KARACHI: Pakistan’s finance ministry on Sunday dismissed as “misleading” claims that the country is paying up to 8 percent interest on external loans, saying the overall average cost of external public debt is approximately 4 percent.

Pakistan has long relied on external loans to help bridge persistent gaps in public finances and foreign exchange reserves, driven largely by a narrow tax base, chronic trade deficits, rising debt-servicing costs and repeated balance-of-payments pressures.

Over the decades, successive governments have turned to multilateral and bilateral lenders, including the International Monetary Fund, the World Bank and the Asian Development Bank, to support budgetary needs and shore up foreign exchange reserves.

The finance ministry on Sunday issued a clarification in response to a “recent press commentary” regarding the country’s external debt position and associated interest payments, and said the figures required contextual explanation to ensure accurate understanding of Pakistan’s external debt profile.

“Pakistan’s total external debt and liabilities currently stand at $138 billion. This figure, however, encompasses a broad range of obligations, including public and publicly guaranteed debt, debt of Public Sector Enterprises (both guaranteed and non-guaranteed), bank borrowings, private-sector external debt, and intercompany liabilities to direct investors. It is therefore important to distinguish this aggregate figure from External Public (Government) Debt, which amounts to approximately $92 billion,” it said.
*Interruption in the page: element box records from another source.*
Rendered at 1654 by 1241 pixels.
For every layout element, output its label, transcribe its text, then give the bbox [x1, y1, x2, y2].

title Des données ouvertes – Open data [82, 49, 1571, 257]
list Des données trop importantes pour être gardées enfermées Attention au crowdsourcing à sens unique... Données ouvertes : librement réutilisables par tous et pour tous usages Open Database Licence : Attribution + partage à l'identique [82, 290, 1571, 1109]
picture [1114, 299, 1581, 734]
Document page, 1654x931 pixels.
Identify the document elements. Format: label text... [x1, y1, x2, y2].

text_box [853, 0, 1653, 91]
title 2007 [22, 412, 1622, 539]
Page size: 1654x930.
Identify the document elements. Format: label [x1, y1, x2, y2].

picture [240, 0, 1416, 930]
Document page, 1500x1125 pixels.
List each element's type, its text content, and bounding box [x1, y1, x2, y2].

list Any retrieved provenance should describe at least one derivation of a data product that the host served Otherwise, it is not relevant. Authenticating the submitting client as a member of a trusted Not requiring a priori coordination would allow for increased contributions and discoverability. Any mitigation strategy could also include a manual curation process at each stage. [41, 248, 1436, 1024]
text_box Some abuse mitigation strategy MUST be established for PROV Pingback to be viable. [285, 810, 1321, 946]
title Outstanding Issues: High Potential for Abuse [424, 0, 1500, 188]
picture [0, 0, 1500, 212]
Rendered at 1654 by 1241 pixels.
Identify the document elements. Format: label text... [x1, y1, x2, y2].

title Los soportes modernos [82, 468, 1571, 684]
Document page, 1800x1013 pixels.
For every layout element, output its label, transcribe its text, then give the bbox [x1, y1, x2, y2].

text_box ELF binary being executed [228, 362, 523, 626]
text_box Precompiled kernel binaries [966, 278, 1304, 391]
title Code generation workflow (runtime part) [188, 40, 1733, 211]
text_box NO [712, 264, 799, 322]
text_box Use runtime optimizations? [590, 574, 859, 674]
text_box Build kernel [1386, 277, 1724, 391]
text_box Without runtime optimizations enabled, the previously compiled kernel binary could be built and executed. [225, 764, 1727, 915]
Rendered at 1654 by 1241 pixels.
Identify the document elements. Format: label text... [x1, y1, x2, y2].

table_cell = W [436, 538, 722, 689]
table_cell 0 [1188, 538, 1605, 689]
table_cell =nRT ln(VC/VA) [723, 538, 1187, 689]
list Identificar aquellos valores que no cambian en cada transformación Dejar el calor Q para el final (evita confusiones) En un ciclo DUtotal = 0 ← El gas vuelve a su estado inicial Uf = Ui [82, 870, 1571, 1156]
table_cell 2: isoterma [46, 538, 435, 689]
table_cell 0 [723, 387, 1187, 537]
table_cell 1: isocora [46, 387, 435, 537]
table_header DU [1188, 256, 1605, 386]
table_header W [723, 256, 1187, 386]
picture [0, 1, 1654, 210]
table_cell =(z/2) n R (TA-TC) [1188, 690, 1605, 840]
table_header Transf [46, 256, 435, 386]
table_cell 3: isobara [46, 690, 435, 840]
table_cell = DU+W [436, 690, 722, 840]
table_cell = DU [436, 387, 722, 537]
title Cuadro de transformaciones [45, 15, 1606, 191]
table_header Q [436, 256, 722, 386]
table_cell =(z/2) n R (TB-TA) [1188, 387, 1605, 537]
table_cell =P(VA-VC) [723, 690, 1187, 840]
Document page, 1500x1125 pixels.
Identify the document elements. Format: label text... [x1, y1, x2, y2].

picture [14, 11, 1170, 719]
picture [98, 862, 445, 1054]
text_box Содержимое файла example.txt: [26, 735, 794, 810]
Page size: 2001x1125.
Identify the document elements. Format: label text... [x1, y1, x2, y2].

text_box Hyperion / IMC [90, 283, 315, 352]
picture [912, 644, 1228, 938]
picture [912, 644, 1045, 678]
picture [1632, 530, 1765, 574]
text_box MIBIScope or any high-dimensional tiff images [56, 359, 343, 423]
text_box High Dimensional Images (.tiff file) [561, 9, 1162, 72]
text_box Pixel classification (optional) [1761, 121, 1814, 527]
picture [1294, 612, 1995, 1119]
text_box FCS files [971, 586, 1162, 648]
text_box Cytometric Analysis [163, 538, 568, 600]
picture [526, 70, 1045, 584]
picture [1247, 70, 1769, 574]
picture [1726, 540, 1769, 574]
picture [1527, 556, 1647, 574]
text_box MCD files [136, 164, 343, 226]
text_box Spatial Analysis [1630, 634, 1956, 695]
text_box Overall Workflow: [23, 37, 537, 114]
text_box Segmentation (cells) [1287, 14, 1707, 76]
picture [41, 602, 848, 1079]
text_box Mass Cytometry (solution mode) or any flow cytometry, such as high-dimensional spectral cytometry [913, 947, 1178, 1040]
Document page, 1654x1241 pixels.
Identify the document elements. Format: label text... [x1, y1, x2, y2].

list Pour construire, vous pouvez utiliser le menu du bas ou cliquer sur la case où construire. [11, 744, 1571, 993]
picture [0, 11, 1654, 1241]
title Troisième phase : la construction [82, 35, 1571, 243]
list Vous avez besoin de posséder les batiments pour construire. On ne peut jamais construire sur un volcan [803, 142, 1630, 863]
“Of the total External Public Debt, nearly 75 percent comprises concessional and long-term financing obtained from multilateral institutions (excluding the IMF) and bilateral development partners. Only about 7 percent of this debt consists of commercial loans, while another 7 percent relates to long-term Eurobonds. In light of this composition, the claim that Pakistan is paying interest on external loans ‘up to 8 percent’ is misleading.

The overall average cost of External Public Debt is approximately 4 percent, reflecting the predominantly concessional nature of the borrowing portfolio.”

With respect to interest payments, public external debt interest outflows increased from $1.99 billion in Fiscal Year (FY) 2022 to $3.59 billion in FY2025, representing an increase of 80.4 percent, not 84 percent as reported. In absolute terms, interest payments rose by $1.60 billion over this period, not $1.67 billion, it said.

According to the State Bank of Pakistan’s records, Pakistan’s total debt servicing payments to specific creditors during the period under reference were as follows: the IMF received $1.50 billion, of which $580 million constituted interest; Naya Pakistan Certificates payments totaled $1.56 billion, including $94 million in interest; the Asian Development Bank received $1.54 billion, including $615 million in interest; the World Bank received $1.25 billion, including $419 million in interest; and external commercial loans amounted to nearly $3 billion, of which $327 million represented interest payments.

“While interest payments have increased in absolute terms, this rise cannot be attributed solely to an expansion in the debt stock,” the ministry said. “Although the overall debt stock has increased slightly since FY2022, the additional inflows have primarily originated from concessional multilateral sources and the IMF’s Extended Fund Facility (EFF) under the ongoing IMF-supported program.”

Pakistan secured a $7 billion IMF bailout in Sept. 2024 as part of Prime Minister Shehbaz Sharif’s efforts to stabilize the South Asian economy that narrowly averted a default in 2023. The government has since been making efforts to boost trade and bring in foreign investment to consolidate recovery.

“It is also important to note that the increase in interest payments reflects prevailing global interest rate dynamics. In response to the inflation surge of 2021–22, the US Federal Reserve raised the federal funds rate from 0.75-1.00 percent in May 2022 to 5.25–5.50 percent by July 2023. Although rates have since moderated to around 3.75 percent, they remain significantly higher than 2022 levels,” the finance ministry said.

“The government remains committed to prudent debt management, transparency, and the continued strengthening of Pakistan’s macroeconomic stability,” it added.